Dünya ülkelerinin en çok üzerinde durdukları ortak sözcük, “Kalkınma” sözcüğü olsa gerektir. Çünkü ötedenberi hiç bir hükümet yoktur ki, iş başına gelir gelmez, en temel mesele olarak “kalkınma” yı programına almamış olsun…

Görüldüğü kadarıyla kalkınma davası, çoğu ülkelerce tek boyutlu yani sadece maddi olarak ele alınmakta, maddi refaha kavuşma ile kalkınma olayı aynı manayı ifade eden kavramlar olarak kabul edilmektedir.

Esasen değil sadece müslüman milletlerin, maneviyata önem veren başta kitap ehli milletler olmak üzere ahlaka değer veren büyük laik toplumlann dahi bu tarz kalkınma modelini benimsemeleri gerekir.
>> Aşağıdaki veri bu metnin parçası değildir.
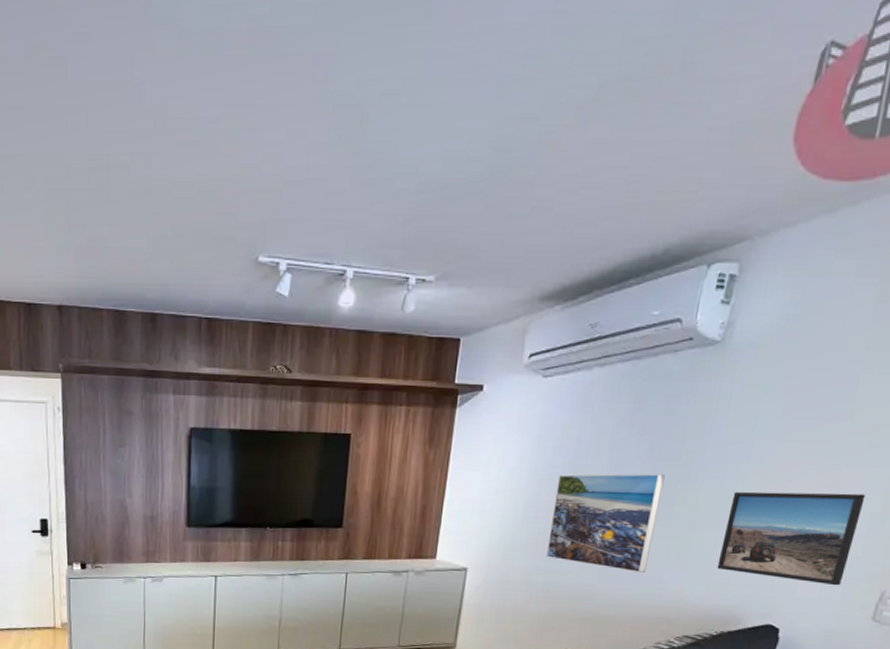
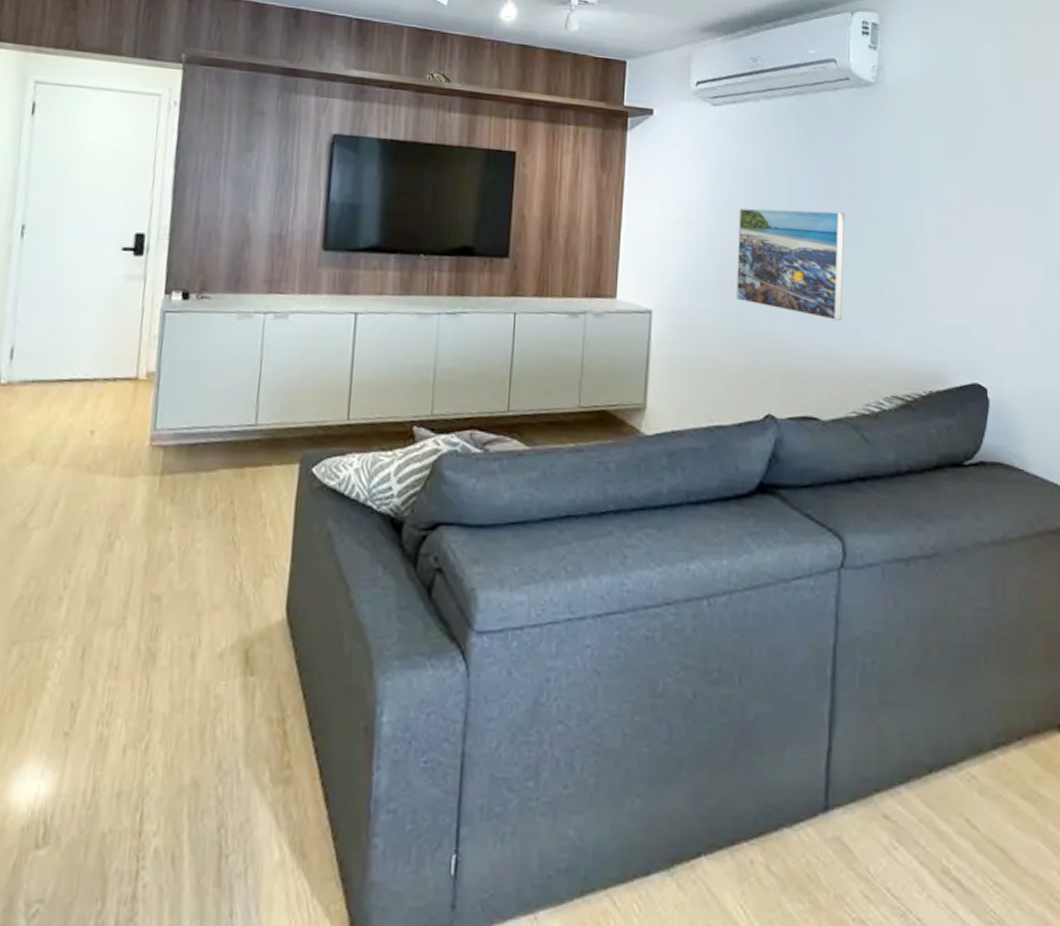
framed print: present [717,491,866,586] -> none [912,234,1037,340]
Ama ne yazıkki durum böyle değildir. Hatta dünyada kalkınmasını bu minval üzere gerçekleştirmeye çalışan tek bir ülke dahi gös­terilemez. Nitekim etrafa şöyle bir bakacak olursak, bir tarafta manen ahlaken çöktükçe çöken ancak korku belası başları dönmek pahasına teknoloji yarışında iddialı ol­maya çalışan iki bloka ayrılmış olan sanayileşmiş zengin ülkeler, diğer taraftan aynı manevi çöküş girdaplarında çır­pınan, uyuşuk hale getirildiğinden uydu görevi verilmiş, sloganlarla avutulan fakir aciz ülkeleri görmekteyiz.

Kısacası kalkınma konusunda dünyada bir karmaşadır, sürüp gitmekte, öyle ki ekonomi ilmi de, bu gidişe alet edilmektedir.

Oysa tarihe bakıldığında, hangi millet manevi yönden iyi bir seviyeyi tutturmuş ise, maddiyat yönünden de ol­dukça mükemmel bir seviyeyi ortaya koymuştur. Ki ta­rihte insanlığı, adalete ve gerçek medeniyete gark eden milletler işte bu şekilde ortaya çıkmıştır. Şöyle ki; Batıda İskender dönemi Yunanistan’ında, Jüstinyen dönemi Bi­zans’ında, doğuda Hz. Süleyman dönemi Yehudas’ında, Hz.Muhammed ve dört halife dönemi Ön Asya’sında ve sonraki Selçuklu ve Osmanlı ülkelerinde tesis edilen adalet ve gerçek medeniyetlerin temelinde ger­çek bir kalkınmanın olduğu, bilinmekte olup, bunun yani iki boyutlu maddi ve manevi kalkınmanın ne denli doğru olduğunun delilidir.

Kimler nasıl ele alırsa alsın, manevi boyutu olmayan bir kalkınma davası olamaz, düşünülmesi de, teşebbüs edilmesi de pek tabii kandırmacadır. Bu sebeple kalkınma denilince, iki boyutlu gerçek kalkınma esas olmalıdır. Yani fert­ler veya cemiyetler, bir yandan ilahi fermanın (vahiy kaynaklı fazilet ve saadet reçeteleri) gerektirdiği şekilde eğitilerek manevi kalkınma sağlanmalı, aynı zamanda fert veya cemiyet, ilmi ve teknik araştırma-geliştirme fa­aliyetleriyle sanayie, ticarete ve ziraate önem vermekle maddi kalkınma sağlanmalıdır. Ki aksi halde büyük istihdam sorunu ortaya çıkmaktadır.) Şüphesiz imanlı, fa­ziletli, adil, çalışkan bir millet olma vasfına kavuşulması, güçlü ve müreffeh bir ülke durumuna gelinmesi , iki boyutlu kalkınma ile mümkündür. Bunun için her şeyden önce kal­kınma davasına samimiyetle inanan ve bağlanan eğitici ve ilim adamlarının ön almaları almaları gerekir.